DIRECTIONS FOR THIS TASK: Word for word, copy each record that comes after this.

EXERCISE DATA:
_ _ _ _ _ _ _

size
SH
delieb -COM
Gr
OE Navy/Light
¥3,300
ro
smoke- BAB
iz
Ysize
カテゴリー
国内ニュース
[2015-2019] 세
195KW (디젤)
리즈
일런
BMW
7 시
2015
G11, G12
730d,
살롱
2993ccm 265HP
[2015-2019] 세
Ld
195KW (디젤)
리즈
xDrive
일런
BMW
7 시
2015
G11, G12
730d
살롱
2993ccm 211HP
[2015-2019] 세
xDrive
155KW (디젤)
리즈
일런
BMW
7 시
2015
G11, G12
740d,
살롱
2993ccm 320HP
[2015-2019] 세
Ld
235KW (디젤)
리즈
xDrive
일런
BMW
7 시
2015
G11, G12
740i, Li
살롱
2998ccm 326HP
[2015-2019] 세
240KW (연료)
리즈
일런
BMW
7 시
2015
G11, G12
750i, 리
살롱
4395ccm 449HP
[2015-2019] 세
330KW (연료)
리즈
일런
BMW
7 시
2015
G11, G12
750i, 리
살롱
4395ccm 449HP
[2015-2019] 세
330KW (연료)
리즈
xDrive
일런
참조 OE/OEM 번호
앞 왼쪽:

_ _ _ _ _ _ _

SOLUTION TO THIS PROBLEM:
size
SH
delieb -COM
Gr
OE Navy/Light
¥3,300
ro
smoke- BAB
iz
Ysize
カテゴリー
国内ニュース
[2015-2019] 세
195KW (디젤)
리즈
일런
BMW
7 시
2015
G11, G12
730d,
살롱
2993ccm 265HP
[2015-2019] 세
Ld
195KW (디젤)
리즈
xDrive
일런
BMW
7 시
2015
G11, G12
730d
살롱
2993ccm 211HP
[2015-2019] 세
xDrive
155KW (디젤)
리즈
일런
BMW
7 시
2015
G11, G12
740d,
살롱
2993ccm 320HP
[2015-2019] 세
Ld
235KW (디젤)
리즈
xDrive
일런
BMW
7 시
2015
G11, G12
740i, Li
살롱
2998ccm 326HP
[2015-2019] 세
240KW (연료)
리즈
일런
BMW
7 시
2015
G11, G12
750i, 리
살롱
4395ccm 449HP
[2015-2019] 세
330KW (연료)
리즈
일런
BMW
7 시
2015
G11, G12
750i, 리
살롱
4395ccm 449HP
[2015-2019] 세
330KW (연료)
리즈
xDrive
일런
참조 OE/OEM 번호
앞 왼쪽:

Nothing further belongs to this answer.